The Lilly Library was founded in 1960 with the collection of Josiah K. Lilly, Jr., owner of Lilly Pharmaceuticals in Indianapolismarker. J. K. Lilly was a collector most of his life. From the mid-1920s until his death, he devoted a great deal of his leisure time to building his collections of books and manuscripts, works of art, coins, stamps, military miniatures, firearms and edged weapons, and nautical models. J. K. Lilly's collections of books and manuscripts, totaling more than 20,000 books and 17,000 manuscripts, together with more than fifty oil paintings and 300 prints, were given by the collector to Indiana University between 1954 and 1957. These materials form the foundation of the rare book and manuscript collections of the Lilly Library.

The extent to which J.K. Lilly realized his collecting goals, were summed up succinctly by Frederick B. Adams, Jr., at the dedication of the Lilly Library on October 3, 1960: "Mr. Lilly's books cover so many fields that it is difficult to believe that any one man's enthusiasm could encompass them all. It is equally astounding that he was able to acquire so many books of such scarcity and quality in the short space of 30 years. Money alone isn't the answer; diligence, courage, and imagination were also essential. The famous books in English and American literature, the books most influential in American life, the great works in the history of science and ideas--all these are among the 20,000 Lilly books in this building."

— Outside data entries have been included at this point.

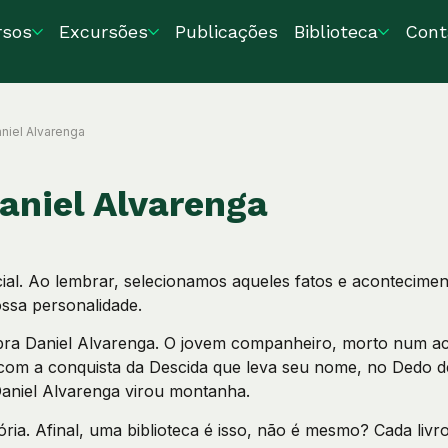
rsos
Excursões
Publicações
Biblioteca
Cont
niel Alvarenga
aniel Alvarenga
ial. Ao lembrar, selecionamos aqueles fatos e acontecime
ssa personalidade.
a Daniel Alvarenga. O jovem companheiro, morto num aci
om a conquista da Descida que leva seu nome, no Dedo 
Daniel Alvarenga virou montanha.
ria. Afinal, uma biblioteca é isso, não é mesmo? Cada livro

The library now contains approximately 400,000 rare books, 6.5 million manuscripts, and 100,000 pieces of sheet music.

Collection

Yale University's copy of the Dunlap broadside [754706]


The library's holdings are particularly strong in British and American history and literature, Latin Americana, medicine and science, food and drink, children's literature, fine printing and binding, popular music, medieval and Renaissance manuscripts, and early printing. Notable items in the library's collections include the New Testament of the Gutenberg Bible, the first printed collection of Shakespeare's works, Audubon's Birds of America, one of 25 extant copies of the "First Printing of the Declaration of Independence" (also known as the "Dunlap Broadside") that was printed in Philadelphia on July 4, 1776, George Washington's letter accepting the presidency of the United States, Abraham Lincoln's desk from his law office, a leaf from the famous Abraham Lincoln "Sum Book" ca. 1824-1826, Lord Chesterfield's letters to his son, the manuscripts of Robert Burns's "Auld Lang Syne", J. M. Synge's "The Playboy of the Western World", and J. M. Barrie's "Peter Pan", and typescripts of many of Ian Fleming's James Bond novels. The library also owns the papers of Hollywood directors Orson Welles and John Ford, the poets Sylvia Plath and Ezra Pound, and authors Edith Wharton and Upton Sinclair. In 2006, the library received a collection of 30,000 mechanical puzzles from Jerry Slocum. The collection will be on permanent display.

Special permission is not required to use the collections, and the library has several exhibition galleries which are open to the public.